__Collected data__
◆ ◆ ◆ ◆
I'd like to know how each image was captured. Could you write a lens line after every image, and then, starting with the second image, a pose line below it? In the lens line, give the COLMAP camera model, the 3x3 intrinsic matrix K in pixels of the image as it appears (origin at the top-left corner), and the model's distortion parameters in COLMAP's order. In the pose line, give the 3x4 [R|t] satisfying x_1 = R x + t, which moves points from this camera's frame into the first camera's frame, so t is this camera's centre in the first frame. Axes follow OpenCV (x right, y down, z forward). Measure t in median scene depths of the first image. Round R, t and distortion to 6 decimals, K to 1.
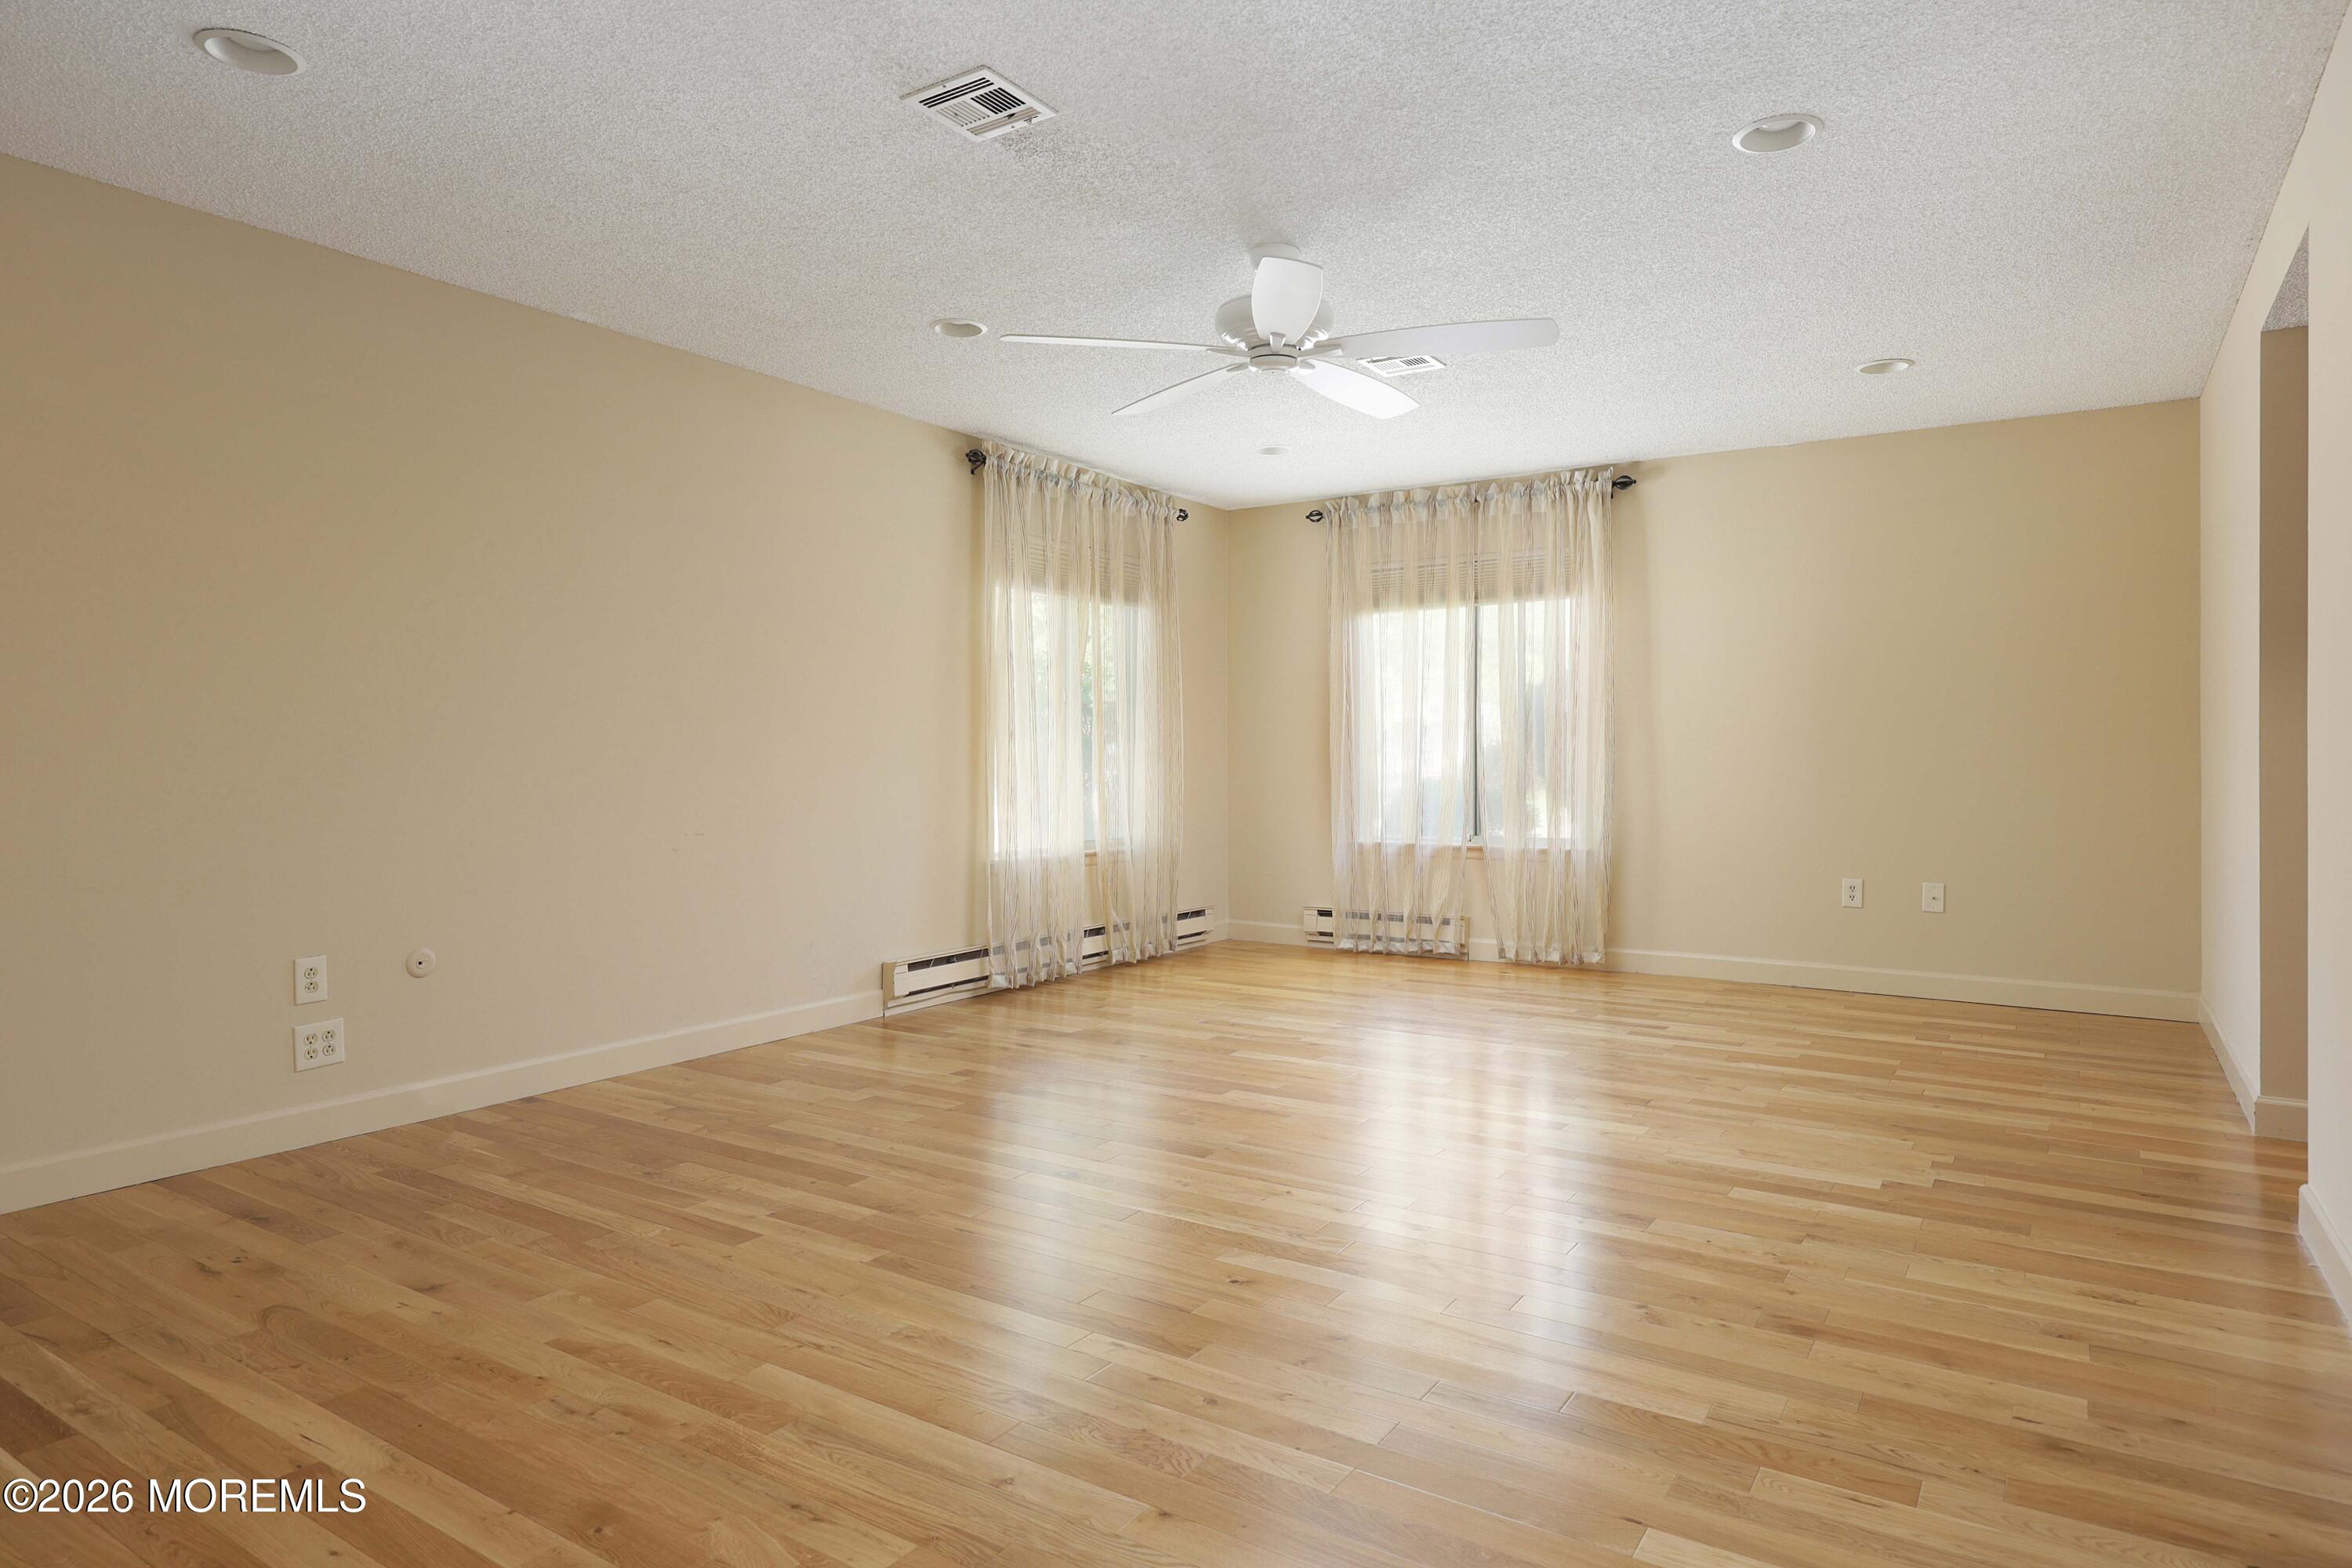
lens RADIAL K [[1335.9, 0, 1174.3], [0, 1335.9, 771.4], [0, 0, 1]] dist [-0.005819, 0.003817]
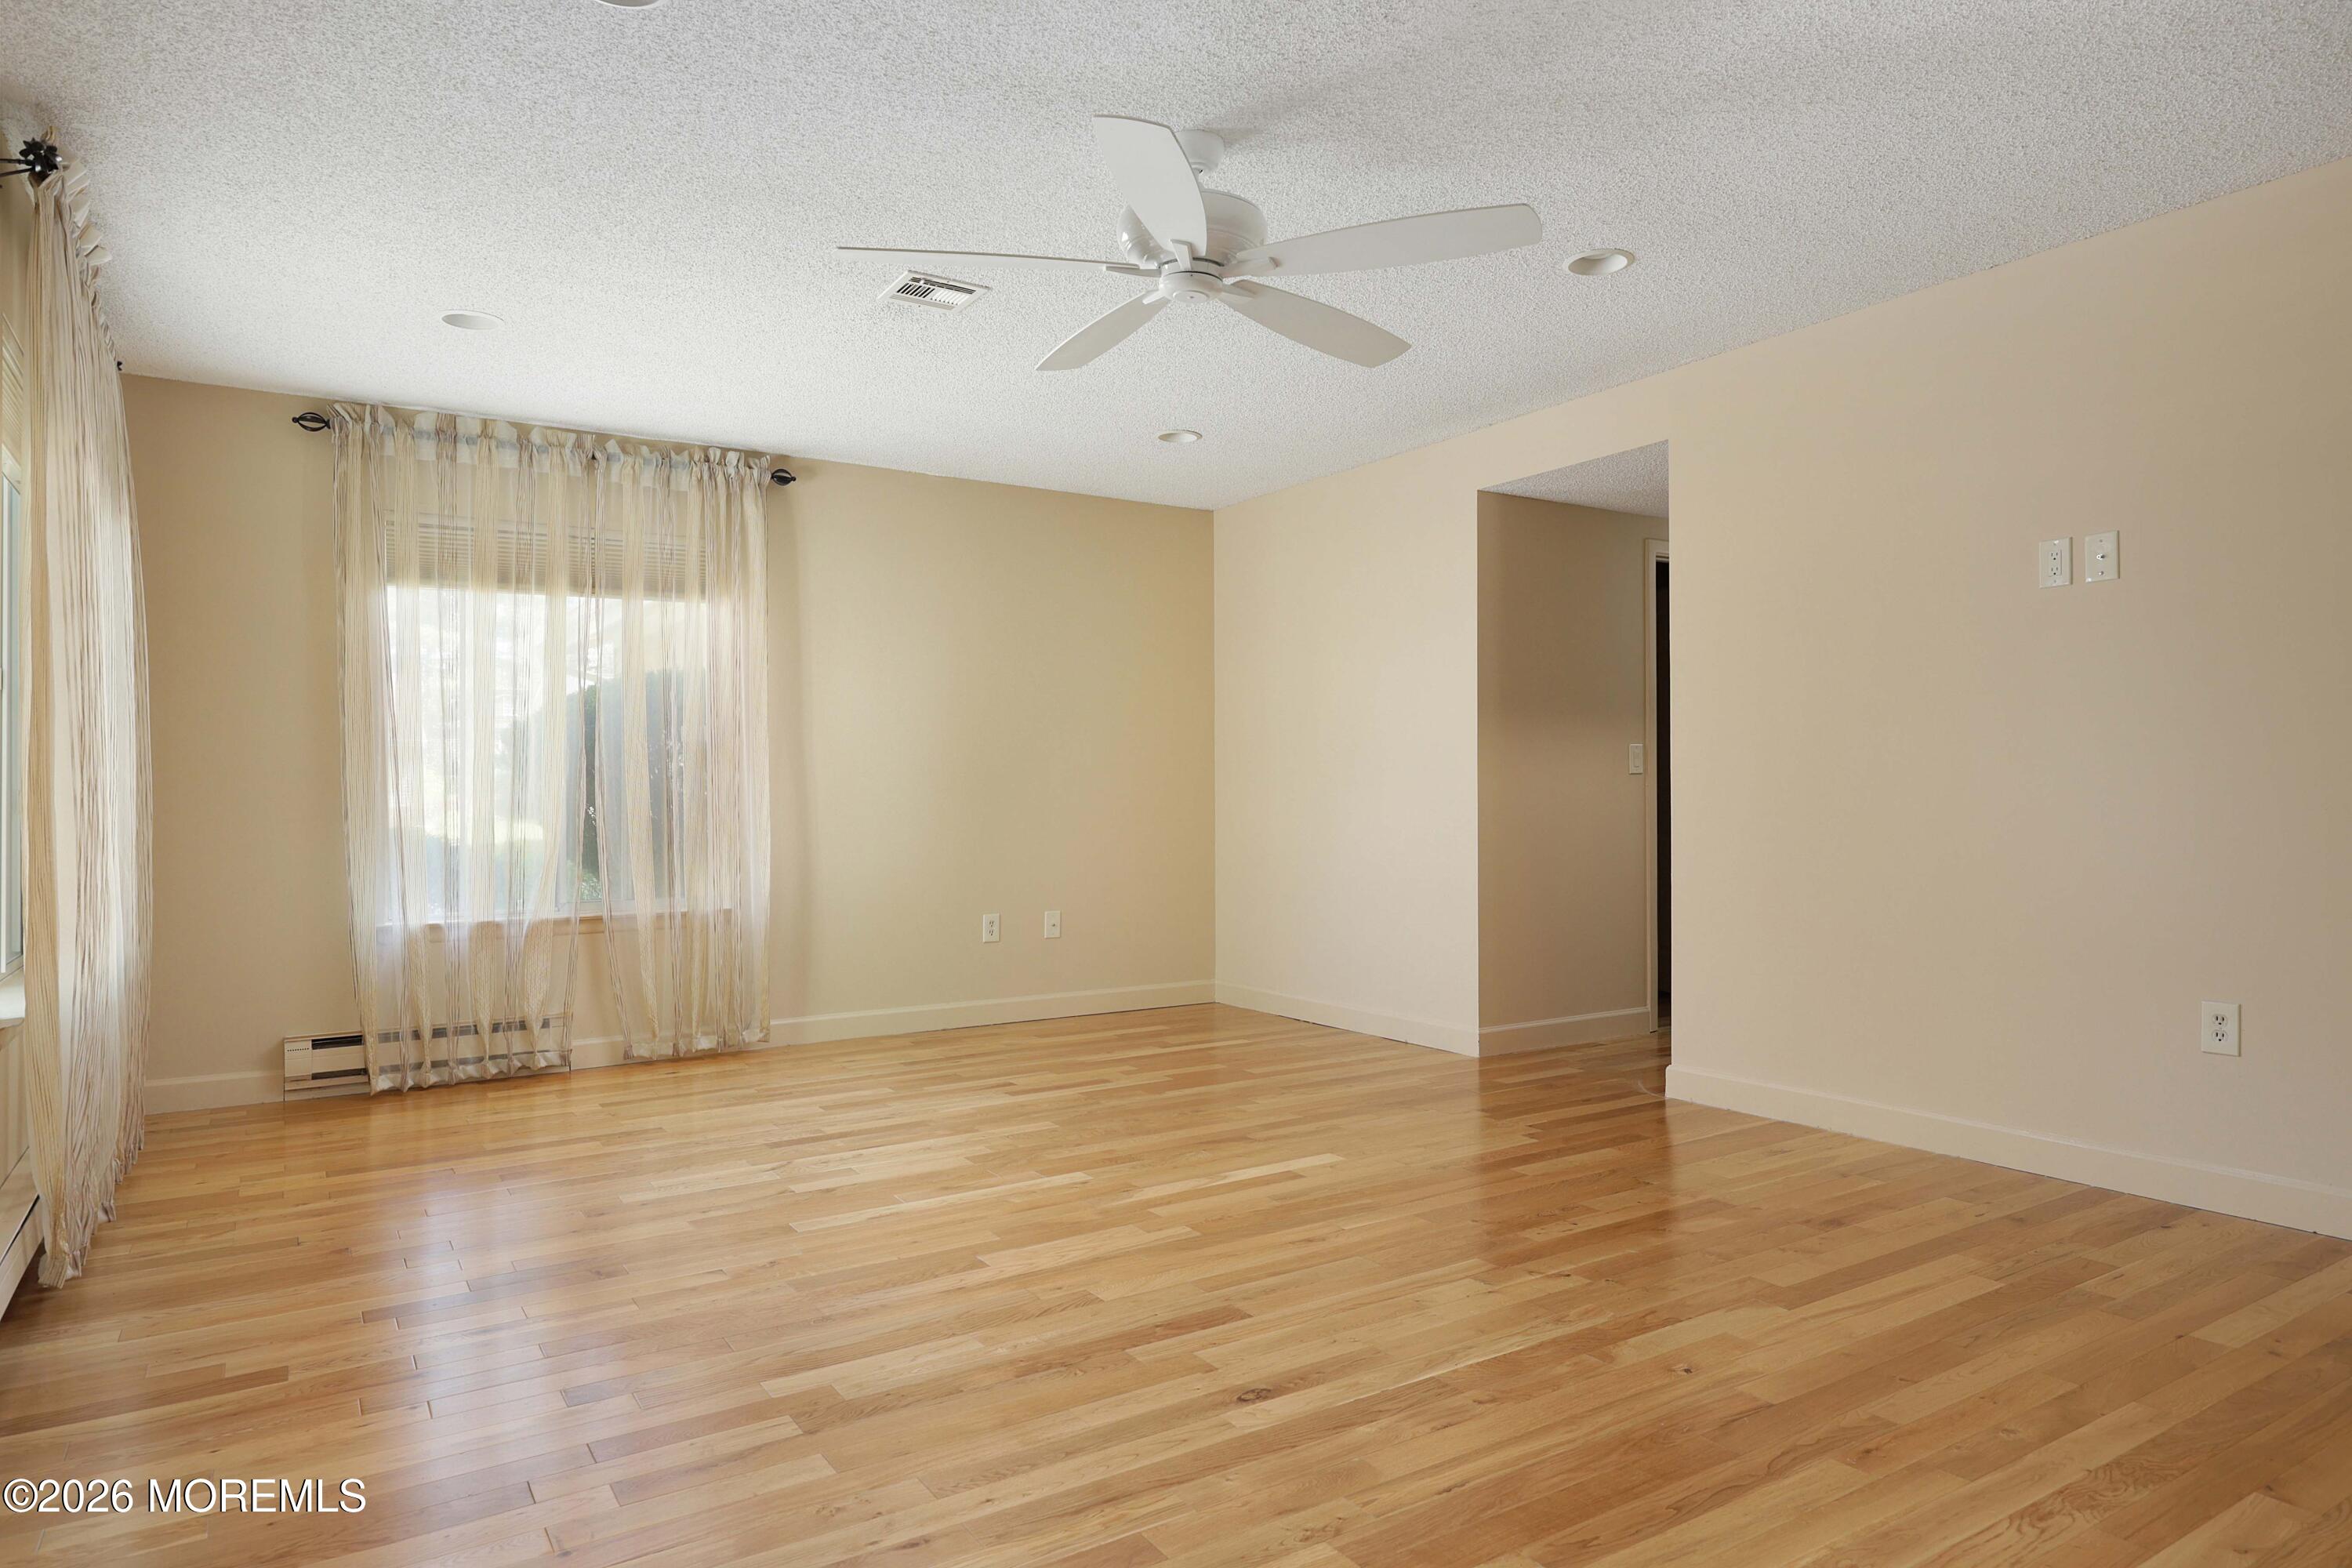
lens RADIAL K [[1442.4, 0, 1189.1], [0, 1442.4, 801.6], [0, 0, 1]] dist [-0.003158, 0.002619]
pose [[0.394101, -0.005942, 0.919048, -0.395592], [0.019717, 0.999804, -0.001990, -0.000126], [-0.918856, 0.018905, 0.394141, 0.377925]]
◆ ◆ ◆ ◆
__Work to be completed__
Retype the whole listing exactly. Do not include the pictures.

__Solution to this exercise__
I'd like to know how each image was captured. Could you write a lens line after every image, and then, starting with the second image, a pose line below it? In the lens line, give the COLMAP camera model, the 3x3 intrinsic matrix K in pixels of the image as it appears (origin at the top-left corner), and the model's distortion parameters in COLMAP's order. In the pose line, give the 3x4 [R|t] satisfying x_1 = R x + t, which moves points from this camera's frame into the first camera's frame, so t is this camera's centre in the first frame. Axes follow OpenCV (x right, y down, z forward). Measure t in median scene depths of the first image. Round R, t and distortion to 6 decimals, K to 1.
lens RADIAL K [[1335.9, 0, 1174.3], [0, 1335.9, 771.4], [0, 0, 1]] dist [-0.005819, 0.003817]
lens RADIAL K [[1442.4, 0, 1189.1], [0, 1442.4, 801.6], [0, 0, 1]] dist [-0.003158, 0.002619]
pose [[0.394101, -0.005942, 0.919048, -0.395592], [0.019717, 0.999804, -0.001990, -0.000126], [-0.918856, 0.018905, 0.394141, 0.377925]]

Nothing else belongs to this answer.